Switch "top-left" to "upper-left" in the listing from its start up to and including the line with "81: (802, 365)", leaving everything else unchanged. Omit the pictures from your answer.

### Task input

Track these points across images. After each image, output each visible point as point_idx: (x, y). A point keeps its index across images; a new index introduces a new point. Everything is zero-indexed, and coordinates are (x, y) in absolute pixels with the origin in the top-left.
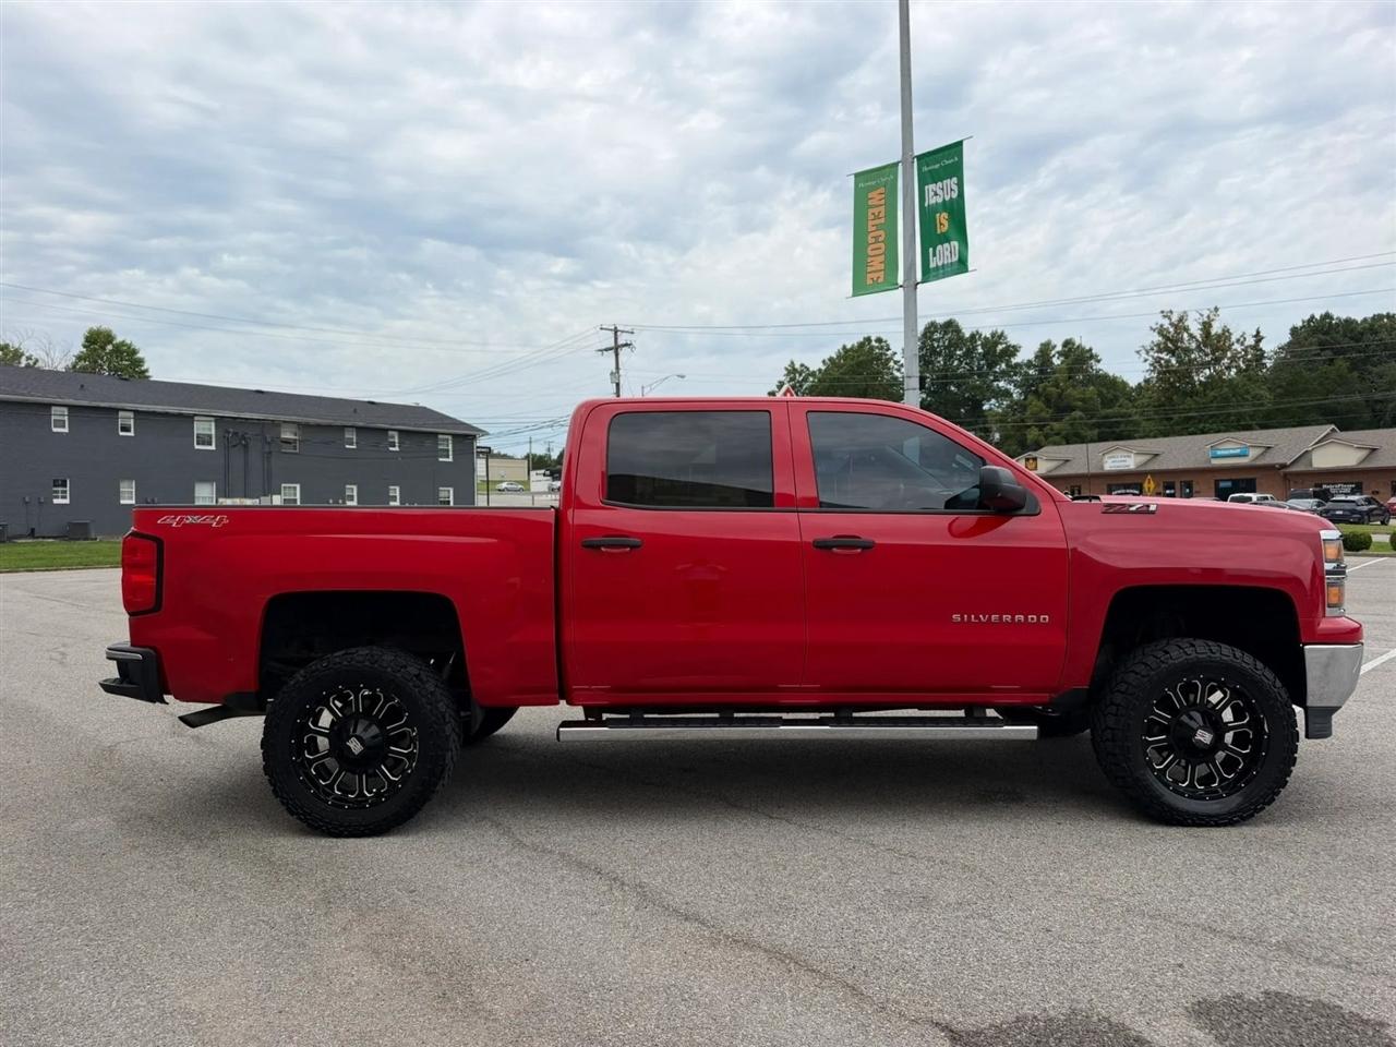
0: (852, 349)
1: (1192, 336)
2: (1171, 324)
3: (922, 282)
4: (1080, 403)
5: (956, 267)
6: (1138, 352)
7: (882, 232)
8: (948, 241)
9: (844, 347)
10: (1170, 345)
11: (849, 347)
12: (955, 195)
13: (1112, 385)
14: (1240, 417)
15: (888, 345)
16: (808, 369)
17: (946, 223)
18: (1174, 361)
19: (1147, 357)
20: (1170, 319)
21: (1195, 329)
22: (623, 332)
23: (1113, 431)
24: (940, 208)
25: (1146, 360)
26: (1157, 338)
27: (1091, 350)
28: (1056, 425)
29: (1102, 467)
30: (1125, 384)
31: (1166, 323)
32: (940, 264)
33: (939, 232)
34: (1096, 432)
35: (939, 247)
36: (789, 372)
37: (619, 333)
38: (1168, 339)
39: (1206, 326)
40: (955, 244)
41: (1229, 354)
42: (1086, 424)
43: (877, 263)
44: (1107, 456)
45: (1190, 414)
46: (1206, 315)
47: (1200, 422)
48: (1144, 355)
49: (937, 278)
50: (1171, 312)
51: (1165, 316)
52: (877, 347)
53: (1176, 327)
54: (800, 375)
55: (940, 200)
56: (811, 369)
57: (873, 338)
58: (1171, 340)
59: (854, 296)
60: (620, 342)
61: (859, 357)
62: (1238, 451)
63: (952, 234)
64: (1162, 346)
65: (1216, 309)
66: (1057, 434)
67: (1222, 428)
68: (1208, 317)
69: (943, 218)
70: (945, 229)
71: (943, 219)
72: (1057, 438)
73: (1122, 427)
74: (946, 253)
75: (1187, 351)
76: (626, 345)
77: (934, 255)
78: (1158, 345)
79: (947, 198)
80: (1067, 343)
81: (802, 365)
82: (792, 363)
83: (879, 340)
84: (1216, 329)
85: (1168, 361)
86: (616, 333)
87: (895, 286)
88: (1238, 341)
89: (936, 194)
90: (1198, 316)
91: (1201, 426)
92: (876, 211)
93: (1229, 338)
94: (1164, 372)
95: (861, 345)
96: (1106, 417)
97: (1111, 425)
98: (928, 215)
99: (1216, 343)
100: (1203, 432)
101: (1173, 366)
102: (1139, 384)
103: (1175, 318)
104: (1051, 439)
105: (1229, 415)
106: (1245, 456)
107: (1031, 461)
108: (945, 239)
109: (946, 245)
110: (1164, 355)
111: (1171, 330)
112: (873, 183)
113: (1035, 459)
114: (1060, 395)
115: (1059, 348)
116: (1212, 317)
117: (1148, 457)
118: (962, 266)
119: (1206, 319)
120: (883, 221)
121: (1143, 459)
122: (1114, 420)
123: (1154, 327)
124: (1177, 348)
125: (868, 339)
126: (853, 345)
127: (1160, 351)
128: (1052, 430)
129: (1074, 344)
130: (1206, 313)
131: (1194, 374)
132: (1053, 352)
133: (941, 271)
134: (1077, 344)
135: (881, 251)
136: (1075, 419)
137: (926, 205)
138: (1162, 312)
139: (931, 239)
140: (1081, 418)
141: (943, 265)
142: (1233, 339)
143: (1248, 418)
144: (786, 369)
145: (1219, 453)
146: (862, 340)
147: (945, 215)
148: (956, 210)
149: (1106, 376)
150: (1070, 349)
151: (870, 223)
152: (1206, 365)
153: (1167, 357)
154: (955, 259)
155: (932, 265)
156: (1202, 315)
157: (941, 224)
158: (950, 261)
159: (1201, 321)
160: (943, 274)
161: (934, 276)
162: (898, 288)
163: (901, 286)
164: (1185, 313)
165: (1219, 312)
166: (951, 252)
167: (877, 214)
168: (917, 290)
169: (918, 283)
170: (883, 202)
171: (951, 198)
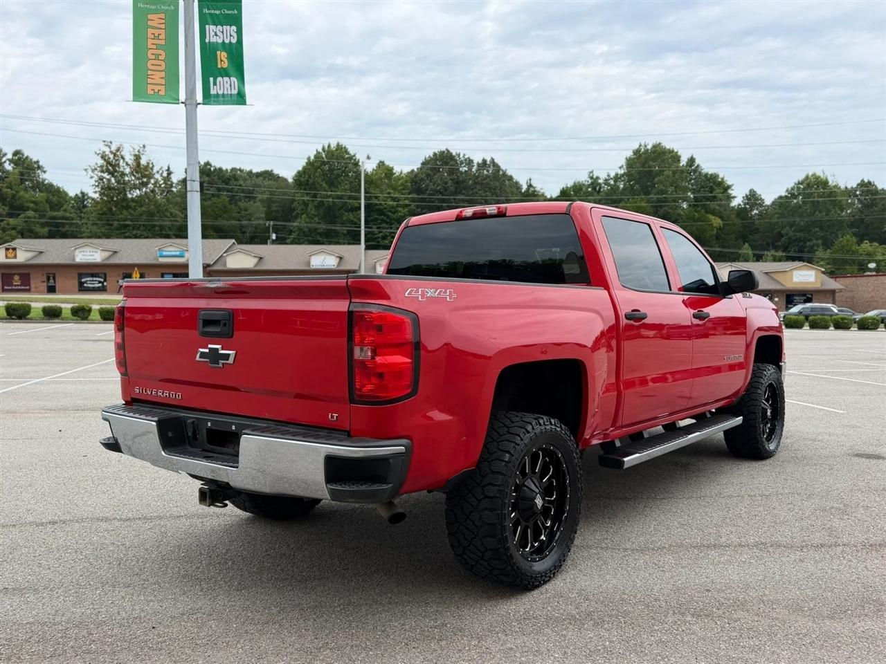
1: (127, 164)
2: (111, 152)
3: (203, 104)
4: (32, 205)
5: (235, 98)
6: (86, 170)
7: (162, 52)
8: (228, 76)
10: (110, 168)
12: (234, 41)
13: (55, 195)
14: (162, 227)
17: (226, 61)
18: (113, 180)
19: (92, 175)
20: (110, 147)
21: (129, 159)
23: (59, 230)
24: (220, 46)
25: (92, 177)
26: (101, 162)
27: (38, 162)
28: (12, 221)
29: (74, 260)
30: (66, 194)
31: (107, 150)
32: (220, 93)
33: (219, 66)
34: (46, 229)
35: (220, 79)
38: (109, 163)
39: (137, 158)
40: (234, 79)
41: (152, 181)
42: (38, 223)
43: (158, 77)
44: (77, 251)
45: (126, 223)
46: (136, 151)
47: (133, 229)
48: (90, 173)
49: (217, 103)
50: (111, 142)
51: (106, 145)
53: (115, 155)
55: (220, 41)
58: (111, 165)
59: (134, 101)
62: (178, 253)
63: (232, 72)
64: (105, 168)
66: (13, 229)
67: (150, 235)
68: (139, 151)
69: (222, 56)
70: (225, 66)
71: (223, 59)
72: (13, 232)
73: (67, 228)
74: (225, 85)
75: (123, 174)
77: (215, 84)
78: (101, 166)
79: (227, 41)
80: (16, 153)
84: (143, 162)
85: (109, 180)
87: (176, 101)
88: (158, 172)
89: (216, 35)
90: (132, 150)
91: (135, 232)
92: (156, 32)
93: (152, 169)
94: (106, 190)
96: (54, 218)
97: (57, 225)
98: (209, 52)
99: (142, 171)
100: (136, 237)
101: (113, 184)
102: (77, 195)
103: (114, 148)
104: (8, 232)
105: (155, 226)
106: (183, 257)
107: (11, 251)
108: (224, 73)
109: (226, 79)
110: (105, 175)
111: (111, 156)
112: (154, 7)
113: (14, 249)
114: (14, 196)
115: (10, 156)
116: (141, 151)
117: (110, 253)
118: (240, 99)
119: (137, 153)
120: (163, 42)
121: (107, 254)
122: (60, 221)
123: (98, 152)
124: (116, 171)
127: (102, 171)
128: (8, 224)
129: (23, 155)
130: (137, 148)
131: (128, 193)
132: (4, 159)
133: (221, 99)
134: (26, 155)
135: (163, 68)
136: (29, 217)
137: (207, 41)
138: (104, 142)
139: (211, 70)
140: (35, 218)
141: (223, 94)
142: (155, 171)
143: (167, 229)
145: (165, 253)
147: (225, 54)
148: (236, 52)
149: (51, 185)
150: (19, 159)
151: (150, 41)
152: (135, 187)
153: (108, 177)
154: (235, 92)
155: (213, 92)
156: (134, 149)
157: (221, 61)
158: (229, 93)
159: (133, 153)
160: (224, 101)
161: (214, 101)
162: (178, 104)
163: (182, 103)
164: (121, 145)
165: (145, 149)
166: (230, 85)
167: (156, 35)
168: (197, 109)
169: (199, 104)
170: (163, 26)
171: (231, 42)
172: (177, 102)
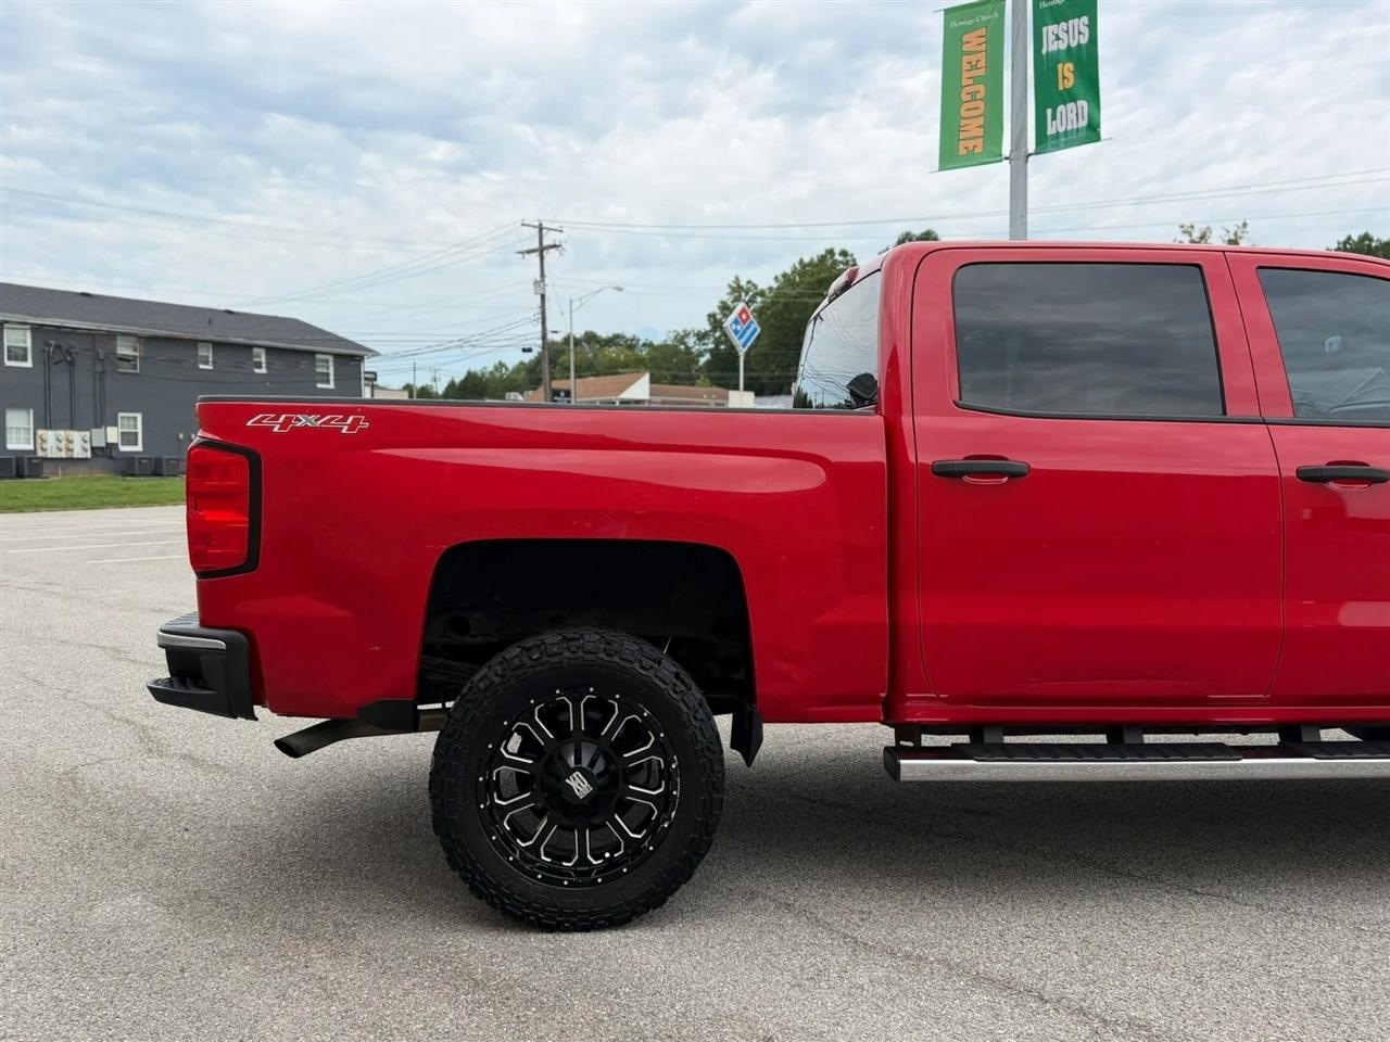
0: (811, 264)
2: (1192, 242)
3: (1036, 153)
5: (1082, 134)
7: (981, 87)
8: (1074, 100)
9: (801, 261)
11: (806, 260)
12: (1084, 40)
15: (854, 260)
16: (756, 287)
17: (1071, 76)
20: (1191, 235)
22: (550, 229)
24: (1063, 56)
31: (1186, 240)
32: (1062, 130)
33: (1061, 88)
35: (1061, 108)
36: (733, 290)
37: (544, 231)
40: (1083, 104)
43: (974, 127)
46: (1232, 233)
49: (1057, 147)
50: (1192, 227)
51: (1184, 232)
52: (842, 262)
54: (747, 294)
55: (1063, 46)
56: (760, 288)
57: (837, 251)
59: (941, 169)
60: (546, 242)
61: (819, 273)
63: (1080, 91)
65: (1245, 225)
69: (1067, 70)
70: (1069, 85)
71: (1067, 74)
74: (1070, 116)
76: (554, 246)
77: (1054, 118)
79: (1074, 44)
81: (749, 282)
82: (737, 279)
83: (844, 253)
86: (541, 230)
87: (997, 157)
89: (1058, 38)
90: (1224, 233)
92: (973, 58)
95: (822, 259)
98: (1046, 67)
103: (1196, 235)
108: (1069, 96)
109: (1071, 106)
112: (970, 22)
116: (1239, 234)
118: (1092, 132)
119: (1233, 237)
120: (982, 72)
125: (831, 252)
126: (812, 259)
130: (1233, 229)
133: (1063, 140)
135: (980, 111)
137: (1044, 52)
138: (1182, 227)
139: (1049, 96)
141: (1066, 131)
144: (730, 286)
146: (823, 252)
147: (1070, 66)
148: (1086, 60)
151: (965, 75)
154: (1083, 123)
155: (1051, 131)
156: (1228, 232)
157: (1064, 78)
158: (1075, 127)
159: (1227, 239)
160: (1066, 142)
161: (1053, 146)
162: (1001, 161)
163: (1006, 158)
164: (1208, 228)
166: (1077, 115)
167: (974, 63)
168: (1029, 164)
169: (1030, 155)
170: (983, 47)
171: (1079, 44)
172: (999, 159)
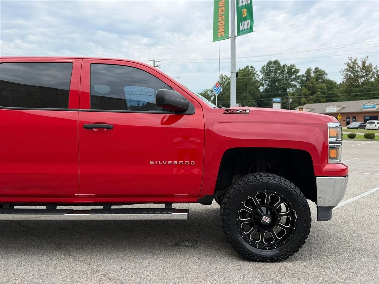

######

■ **Response**
Track these points across images. After each image, output each visible point as point_idx: (x, y). A point keeps its index across images; a new index introduces a new point. Everything is zero-indexed, and coordinates are (x, y) in absolute pixels with the origin in the upper-left.
0: (852, 349)
1: (1192, 336)
2: (1171, 324)
3: (922, 282)
4: (1080, 403)
5: (956, 267)
6: (1138, 352)
7: (882, 232)
8: (948, 241)
9: (844, 347)
10: (1170, 345)
11: (849, 347)
12: (955, 195)
13: (1112, 385)
14: (1240, 417)
15: (888, 345)
16: (808, 369)
17: (946, 223)
18: (1174, 361)
19: (1147, 357)
20: (1170, 319)
21: (1195, 329)
22: (623, 332)
23: (1113, 431)
24: (940, 208)
25: (1146, 360)
26: (1157, 338)
27: (1091, 350)
28: (1056, 425)
29: (1102, 467)
30: (1125, 384)
31: (1166, 323)
32: (940, 264)
33: (939, 232)
34: (1096, 432)
35: (939, 247)
36: (789, 372)
37: (619, 333)
38: (1168, 339)
39: (1206, 326)
40: (955, 244)
41: (1229, 354)
42: (1086, 424)
43: (877, 263)
44: (1107, 456)
45: (1190, 414)
46: (1206, 315)
47: (1200, 422)
48: (1144, 355)
49: (937, 278)
50: (1171, 312)
51: (1165, 316)
52: (877, 347)
53: (1176, 327)
54: (800, 375)
55: (940, 200)
56: (811, 369)
57: (873, 338)
58: (1171, 340)
59: (854, 296)
60: (620, 342)
61: (859, 357)
62: (1238, 451)
63: (952, 234)
64: (1162, 346)
65: (1216, 309)
66: (1057, 434)
67: (1222, 428)
68: (1208, 317)
69: (943, 218)
70: (945, 229)
71: (943, 219)
72: (1057, 438)
73: (1122, 427)
74: (946, 253)
75: (1187, 351)
76: (626, 345)
77: (934, 255)
78: (1158, 345)
79: (947, 198)
80: (1067, 343)
81: (802, 365)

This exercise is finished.